Input data:
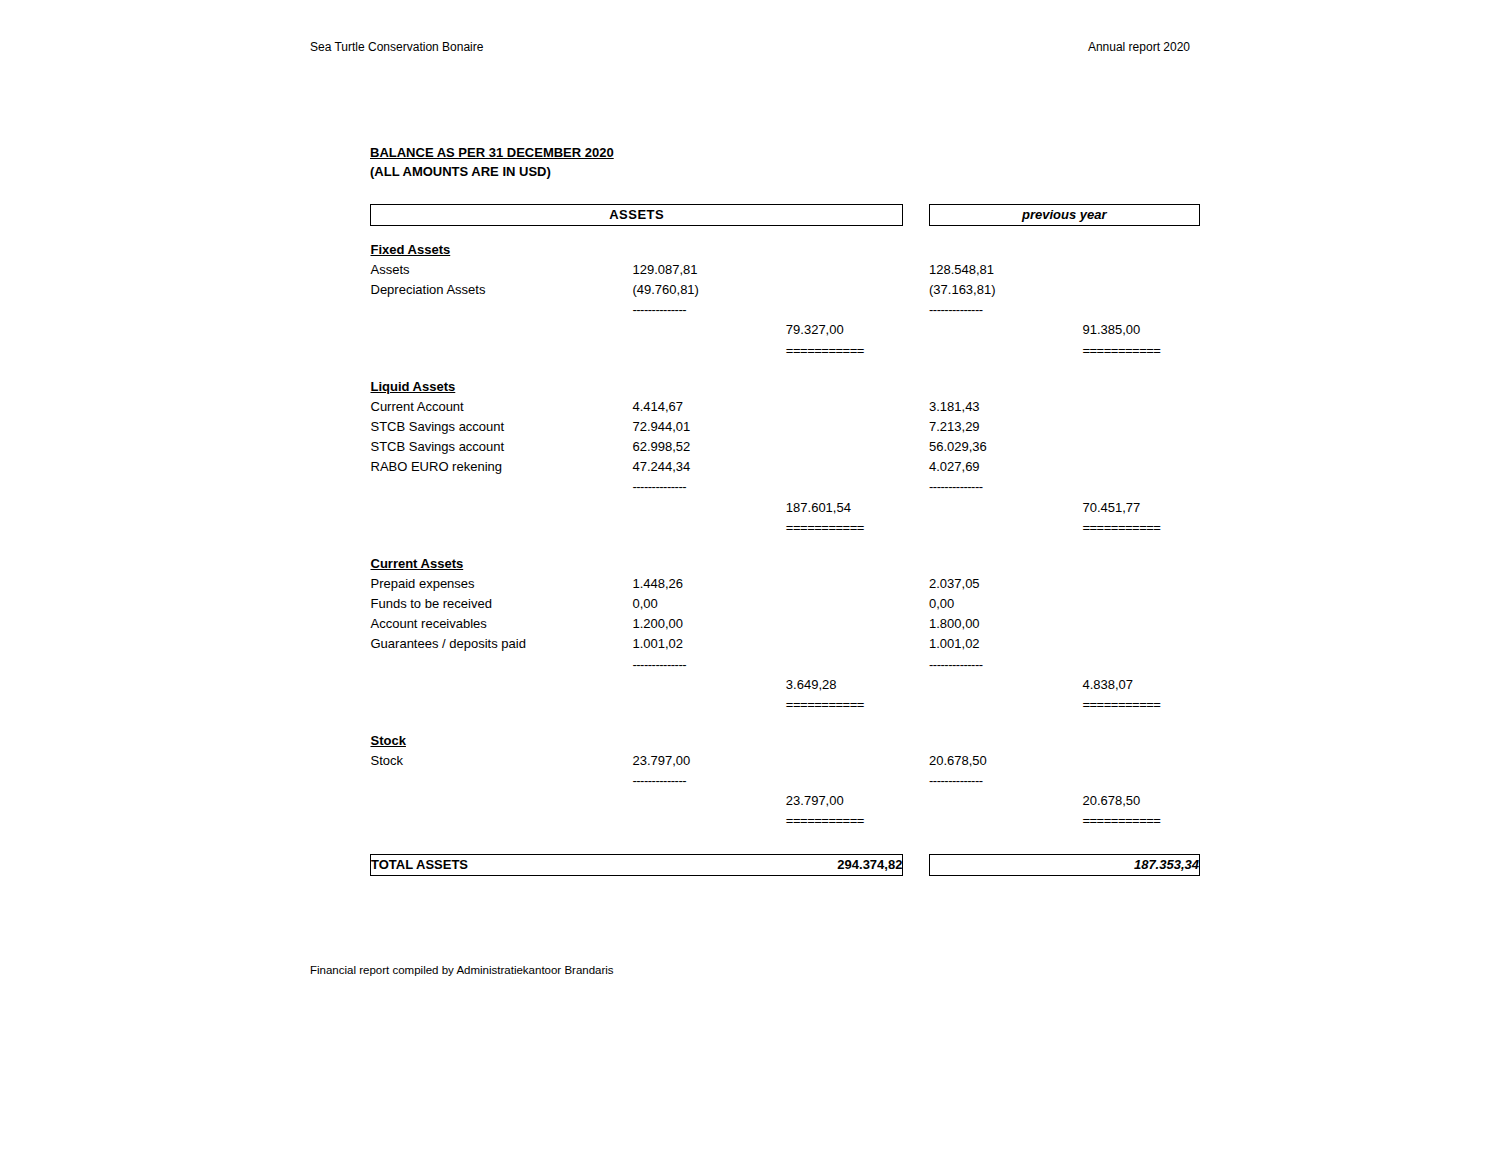Sea Turtle Conservation Bonaire
Annual report 2020
BALANCE AS PER 31 DECEMBER 2020
(ALL AMOUNTS ARE IN USD)
| ASSETS | | previous year |
| Fixed Assets | |
| Assets | 129.087,81 | | | | 128.548,81 | | |
| Depreciation Assets | (49.760,81) | | | | (37.163,81) | | |
| | -------------- | | | | -------------- | | |
| | | | 79.327,00 | | | | 91.385,00 |
| | | | =========== | | | | =========== |
| Liquid Assets | |
| Current Account | 4.414,67 | | | | 3.181,43 | | |
| STCB Savings account | 72.944,01 | | | | 7.213,29 | | |
| STCB Savings account | 62.998,52 | | | | 56.029,36 | | |
| RABO EURO rekening | 47.244,34 | | | | 4.027,69 | | |
| | -------------- | | | | -------------- | | |
| | | | 187.601,54 | | | | 70.451,77 |
| | | | =========== | | | | =========== |
| Current Assets | |
| Prepaid expenses | 1.448,26 | | | | 2.037,05 | | |
| Funds to be received | 0,00 | | | | 0,00 | | |
| Account receivables | 1.200,00 | | | | 1.800,00 | | |
| Guarantees / deposits paid | 1.001,02 | | | | 1.001,02 | | |
| | -------------- | | | | -------------- | | |
| | | | 3.649,28 | | | | 4.838,07 |
| | | | =========== | | | | =========== |
| Stock | |
| Stock | 23.797,00 | | | | 20.678,50 | | |
| | -------------- | | | | -------------- | | |
| | | | 23.797,00 | | | | 20.678,50 |
| | | | =========== | | | | =========== |
| TOTAL ASSETS | 294.374,82 | | 187.353,34 |
Financial report compiled by Administratiekantoor Brandaris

Task details:
Only an exact copy of the records counts as an answer. Leave out the images.

Solution for this task:
Sea Turtle Conservation Bonaire
Annual report 2020
BALANCE AS PER 31 DECEMBER 2020
(ALL AMOUNTS ARE IN USD)
| ASSETS | | previous year |
| Fixed Assets | |
| Assets | 129.087,81 | | | | 128.548,81 | | |
| Depreciation Assets | (49.760,81) | | | | (37.163,81) | | |
| | -------------- | | | | -------------- | | |
| | | | 79.327,00 | | | | 91.385,00 |
| | | | =========== | | | | =========== |
| Liquid Assets | |
| Current Account | 4.414,67 | | | | 3.181,43 | | |
| STCB Savings account | 72.944,01 | | | | 7.213,29 | | |
| STCB Savings account | 62.998,52 | | | | 56.029,36 | | |
| RABO EURO rekening | 47.244,34 | | | | 4.027,69 | | |
| | -------------- | | | | -------------- | | |
| | | | 187.601,54 | | | | 70.451,77 |
| | | | =========== | | | | =========== |
| Current Assets | |
| Prepaid expenses | 1.448,26 | | | | 2.037,05 | | |
| Funds to be received | 0,00 | | | | 0,00 | | |
| Account receivables | 1.200,00 | | | | 1.800,00 | | |
| Guarantees / deposits paid | 1.001,02 | | | | 1.001,02 | | |
| | -------------- | | | | -------------- | | |
| | | | 3.649,28 | | | | 4.838,07 |
| | | | =========== | | | | =========== |
| Stock | |
| Stock | 23.797,00 | | | | 20.678,50 | | |
| | -------------- | | | | -------------- | | |
| | | | 23.797,00 | | | | 20.678,50 |
| | | | =========== | | | | =========== |
| TOTAL ASSETS | 294.374,82 | | 187.353,34 |
Financial report compiled by Administratiekantoor Brandaris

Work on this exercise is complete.